1220. Count Vowels Permutation

Problem Description

Given an integer n, your task is to count how many strings of length n can be formed under the following rules:

• Each character is a lower case vowel (‘a’, ‘e’, ‘i’, ‘o’, ‘u’)
• Each vowel ‘a’ may only be followed by an ‘e’.
• Each vowel ‘e’ may only be followed by an ‘a’ or an ‘i’.
• Each vowel ‘i’ may not be followed by another ‘i’.
• Each vowel ‘o’ may only be followed by an ‘i’ or a ‘u’.
• Each vowel ‘u’ may only be followed by an ‘a’.

Since the answer may be too large, return it modulo 10^9 + 7.

Example 1:

Input: n = 1
Output: 5
Explanation: All possible strings are: "a", "e", "i" , "o" and "u".

Example 2:

Input: n = 2
Output: 10
Explanation: All possible strings are: "ae", "ea", "ei", "ia", "ie", "io", "iu", "oi", "ou" and "ua".

Example 3:

Input: n = 5
Output: 68

Solution

We used Dynamic Programming to solve this problem.

DP array f[i][j] represents that the number of different combination of string (length = i), ending with the j-th vowel

then based on the rules of what character can be or cannot be followed by the other characters.

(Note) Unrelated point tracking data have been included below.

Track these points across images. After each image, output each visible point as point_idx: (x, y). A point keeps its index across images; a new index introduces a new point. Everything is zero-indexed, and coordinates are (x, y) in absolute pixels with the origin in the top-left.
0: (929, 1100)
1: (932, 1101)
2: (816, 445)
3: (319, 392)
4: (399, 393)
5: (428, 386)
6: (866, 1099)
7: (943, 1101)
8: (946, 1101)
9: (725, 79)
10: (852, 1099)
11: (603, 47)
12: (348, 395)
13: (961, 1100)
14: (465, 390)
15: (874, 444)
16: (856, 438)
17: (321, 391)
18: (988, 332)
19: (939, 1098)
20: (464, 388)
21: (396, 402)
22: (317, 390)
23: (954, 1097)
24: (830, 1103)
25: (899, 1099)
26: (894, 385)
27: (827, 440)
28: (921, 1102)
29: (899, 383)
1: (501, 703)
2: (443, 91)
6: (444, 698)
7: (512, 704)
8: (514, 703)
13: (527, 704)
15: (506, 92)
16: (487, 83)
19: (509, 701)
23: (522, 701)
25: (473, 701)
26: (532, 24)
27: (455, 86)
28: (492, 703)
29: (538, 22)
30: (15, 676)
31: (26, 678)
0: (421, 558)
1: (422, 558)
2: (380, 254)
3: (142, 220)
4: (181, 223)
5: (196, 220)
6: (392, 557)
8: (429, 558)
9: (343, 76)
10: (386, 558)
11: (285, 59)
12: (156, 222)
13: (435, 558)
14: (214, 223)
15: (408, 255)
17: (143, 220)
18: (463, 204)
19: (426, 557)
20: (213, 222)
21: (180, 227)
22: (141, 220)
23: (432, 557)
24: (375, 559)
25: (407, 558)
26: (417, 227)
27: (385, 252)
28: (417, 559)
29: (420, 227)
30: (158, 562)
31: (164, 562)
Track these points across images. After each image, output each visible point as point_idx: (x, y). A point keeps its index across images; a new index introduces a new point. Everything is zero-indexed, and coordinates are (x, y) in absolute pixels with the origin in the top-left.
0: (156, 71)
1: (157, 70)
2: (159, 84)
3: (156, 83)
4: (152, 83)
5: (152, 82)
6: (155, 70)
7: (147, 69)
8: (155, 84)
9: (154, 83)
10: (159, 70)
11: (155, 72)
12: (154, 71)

We update the rule to update f[i + 1][j]

Java

class Solution {
    public int countVowelPermutation(int n) {
        if (n == 0)
            return 0;

        // dp initialization
        // f[i][j], string length == i, ending with vowel[j]
        long[][] f = new long[n][5];

        for (int j = 0; j < 5; j++)
            f[0][j] = 1;

        int a = 0, e = 1, i = 2, o = 3, u = 4;
        int mod = (int) Math.pow(10, 9) + 7;

        for (int r = 1; r < n; r++) {
            f[r][a] = (f[r - 1][e] + f[r - 1][i] + f[r - 1][u]) % mod;
            f[r][e] = (f[r - 1][a] + f[r - 1][i]) % mod;
            f[r][i] = (f[r - 1][e] + f[r - 1][o]) % mod;
            f[r][o] = (f[r - 1][i]) % mod;
            f[r][u] = (f[r - 1][i] + f[r - 1][o]) % mod;
        }

        long res = 0;
        for (int j = 0; j < 5; j++)
            res = (res + f[n - 1][j]) % mod;

        return (int) res;
    }
}

Python

class Solution:
    def countVowelPermutation(self, n: int) -> int:
        if not n or n == 0:
            return 0

        # dp initializtion
        # f[i][j] represents a i-length string ending with vowel[j]
        f = [[0 for _ in range(5)] for _ in range(n)]

        for j in range(5):
            f[0][j] = 1

        for i in range(1, n):
            for j in range(5):
                f[i][0] = f[i - 1][1] + f[i - 1][2] + f[i - 1][4]
                f[i][1] = f[i - 1][0] + f[i - 1][2]
                f[i][2] = f[i - 1][1] + f[i - 1][3]
                f[i][3] = f[i - 1][2]
                f[i][4] = f[i - 1][2] + f[i - 1][3]

        res = sum(f[-1])
        return res % (10 ** 9 + 7)

Complexity Analysis

• Time Complexity
  • O(n*5) = O(n) if n is much greater than 5
• Space Complexity
  • O(n*5) = O(n) if n is much greater than 5